Yes, media is imperfect because humans are, but that doesn’t mean we abandon principles trying to fill the cracks of imperfection. We keep raising their failure, we keep pointing them in out, since these are efforts not laws.
This matters because we readers are potential consumers, forking out expensive sums toward acquiring items that aren’t “essential”. All areas of journalism should be about accuracy and insight; we can and do target where such places fail. Game journalism is no different, even though it is facing the menace of equating fandom with thoughtful criticism or journalism.
As a reader, it should matter greatly that we begin creating our own principles, defending our own integrity, to begin undermining the braggats of swag — or the shock-jocks who namecall and mock and sneer like petulant teenagers instead of offering actual, justified insight (hint: saying developer Phil Fish is “whiny” doesn’t tell me what’s wrong with his games — which is what I actually care about, not your judgement about his personality).
Journalists, too, should recognise where their “loyalties” lie: insight, not PR; criticism, not fandom. With your life going wider on social media and so forth, you have an added responsibility to respect the industry you’re in and, more importantly, your readers. Don’t show off your swag which you didn’t purchase; don’t show off where you’re flying to or what you’ll be playing before the rest of us (basically the equivalent of “first” in comment sections). Readers aren’t stupid: don’t make reviews which are essentially the homeopathy of insight, whose main ingredient is a game’s summary from the developer.
This doesn’t mean there can’t be websites of pure fandom; that there can’t be news aggregates, that you can’t enjoy or love and so forth. It only means questioning what your role is, as a journalist, whether you acknowledge or care about ethical responsibility that is anchored by your readership.
Indeed, this is to say nothing of being aware of the industry’s various political problems, such as the representation of women and sexism. When you perpetuate that, on your site itself, you must at least provide a good reason for doing so (another hint: there’s no need to appeal to straight male gamers. Race and sex minorities’ concerns are a current problem we can all — readers and writers — help combat).
Game journalism isn’t “broken” or anything so dramatic: it’s mostly just banal, due in part to us as readers not demanding — or perhaps expecting — better. There exist amazing writers and sites and publications; but there also exist other: those who treat their positions with access to new toys with a cynical attitude toward their readers and a self-indulgence insulting to what journalism should be.
We can all do better. We just need to decide what that is and push for it.

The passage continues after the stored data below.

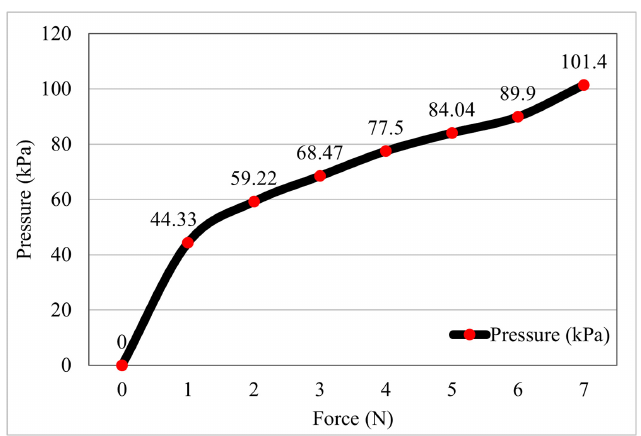
Figure 10. Force versus air pressure obtained from the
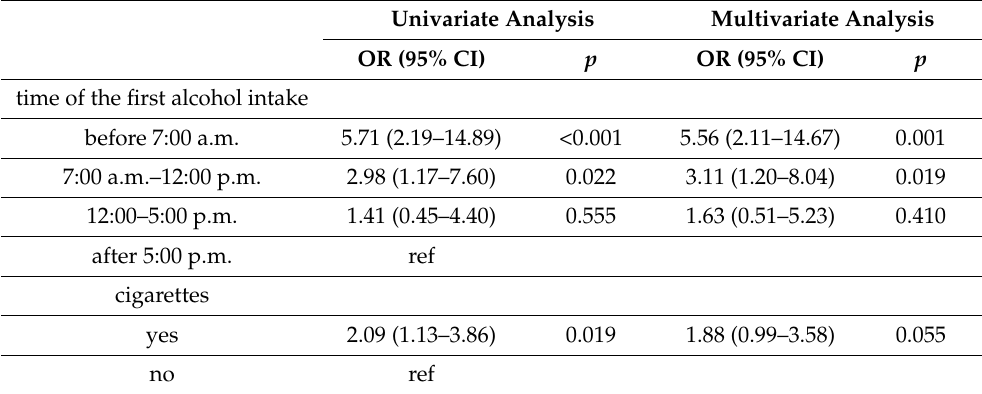
Table 2. Univariate and multivariate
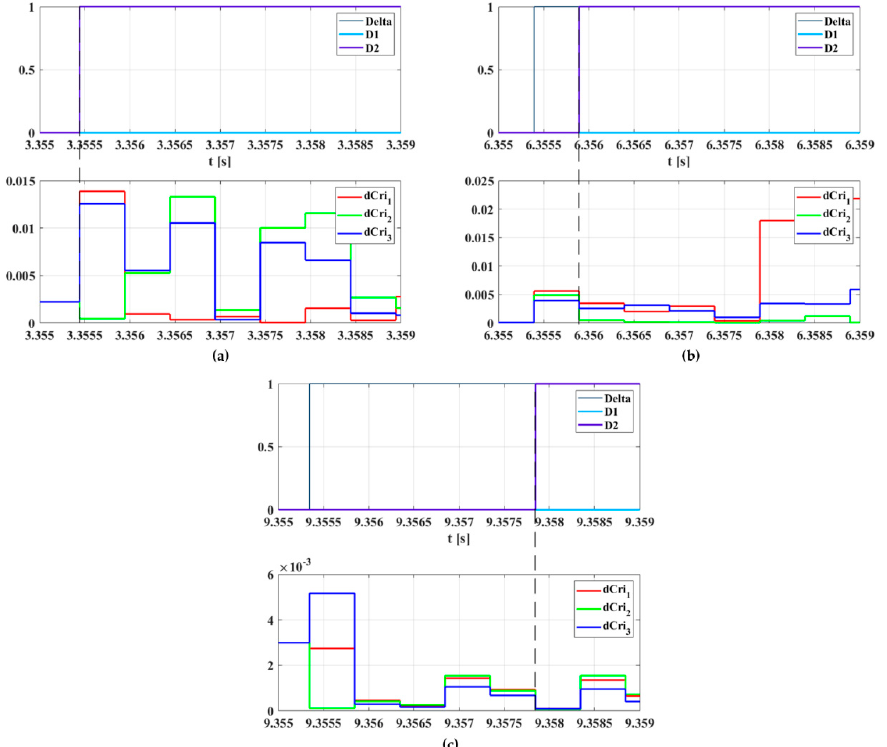
Figure 4. Detector responses and transients of marker errors during lack of signal: ( a ) measurement white Gaussian noise (70 dB); ( b ) variable gain (1.2 i a ) ; ( c ) in phase B in experimental tests.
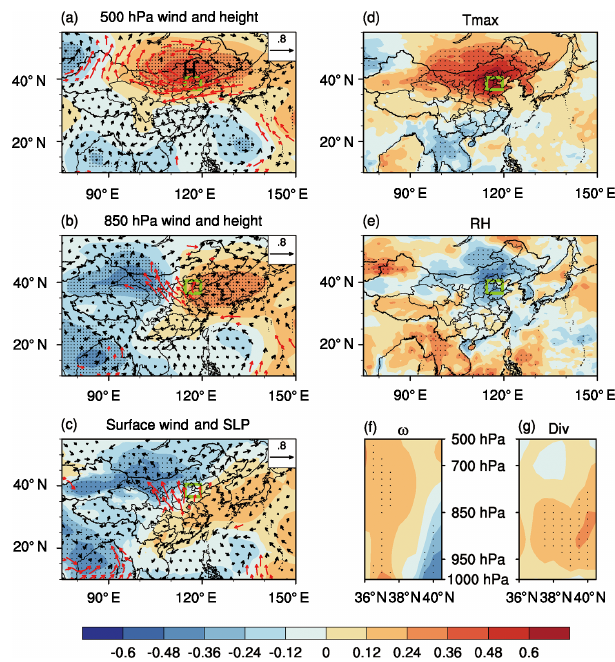
Figure 4. Composites of (a) wind field and geopotential height at 500hPa, (b) wind field and geopotential height at 850hPa, (c) sur- face wind field and SLP, (d) Tmax at the surface, (e) RH at the sur- face, (f) pressure–latitude cross section of vertical pressure velocity ( ω , positive value indicates downward air flow), and (g) pressure– latitude cross section of divergence (positive value indicates diver- gence) for the 21 OPEs in North China. The data shown are com- posited over the standardized time series during the months of May to July of 2014–2017 (see Sect. 2.2). The solid green lines indicate North China. The red vectors in (a) – (c) and black dots in (a) – (g) are significant winds and parameters at 95% confidence.The cross sections are averaged over the longitudes of 114.5–119.5 ◦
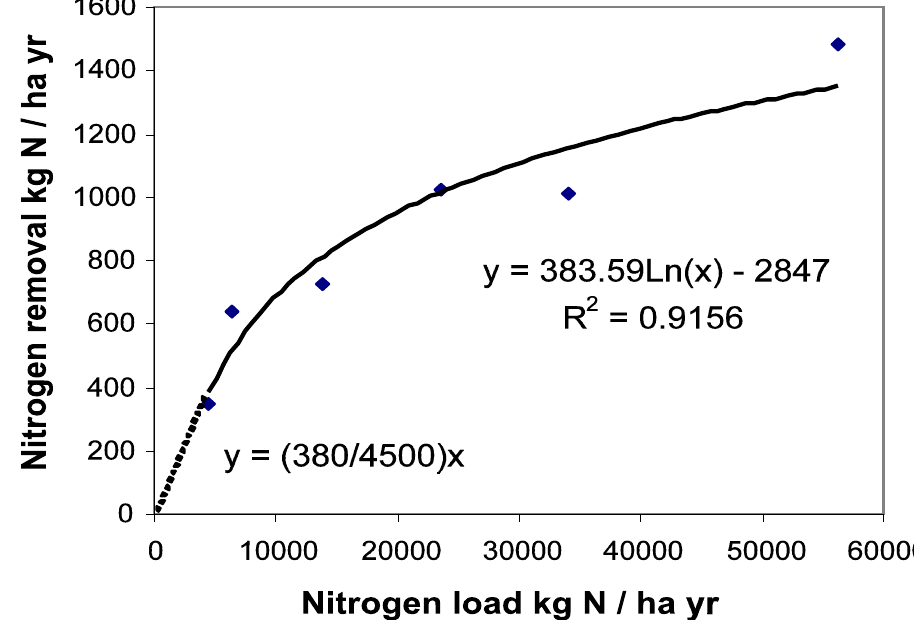
Figure B1. Relationships between nitrogen load and removal (kg per hectare wetland area and year), used in an earlier evaluation and based on data from automatic time or flow proportional water sampling in six created wetlands in agricultural areas in southern Sweden [39]. R = 380L/4500 was used for loads <4500 kg ha − 1 yr − 1 and R = 383.59ln(L) − 2847 was used for loads >4500 kg ha − 1 yr − 1 , where R = annual nitrogen removal per wetland area (kg ha − 1 yr − 1 ); L = annual nitrogen load per wetland area (kg ha − 1 yr − 1 ).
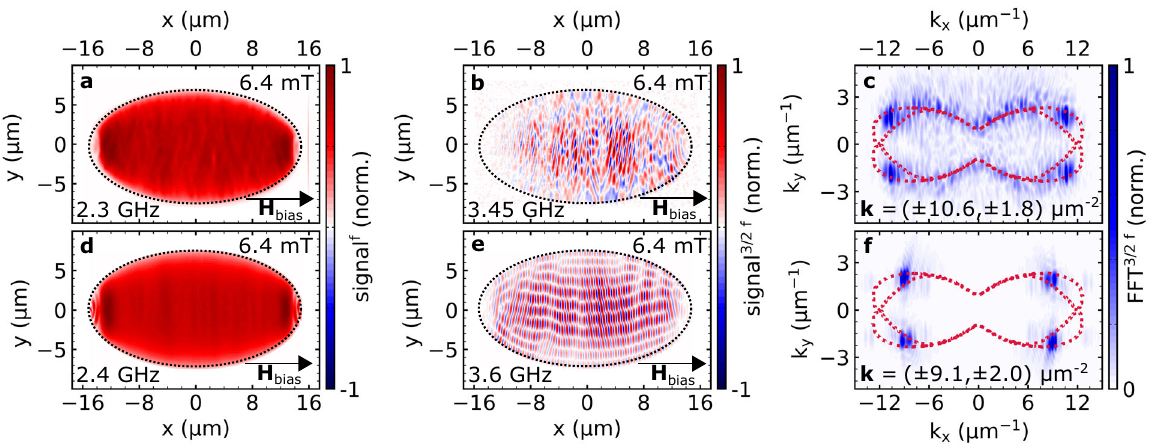
Fig. 4 | Spatially-resolved imaging of NLSWs and comparison to simulations. Spatially-resolved SNS-MOKEmeasurementsanalyzed atf rf and 3/2f rf are shownfor an elliptical element (30 μ m×15 μ m) in a and b , respectively. While a shows a uni- form signal across the entire structure the 3/2 f rf response in b appears completely differentandconsistsofacomplexspin-wavepattern.Byutilizinga2D-FFTthewave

* After Sir Peter Molyneux, who is renowned for making incredible claims about his games that turn out to be actually unexciting, underperforming, or non-existent. This is not a disparagement of Sir Peter, but an example of first order information from PR sources and hype machines. Journalists should immediately be testing these claims and not accepting them as truth until proper examination. The use of “allegedly” should be used a lot at that first stage.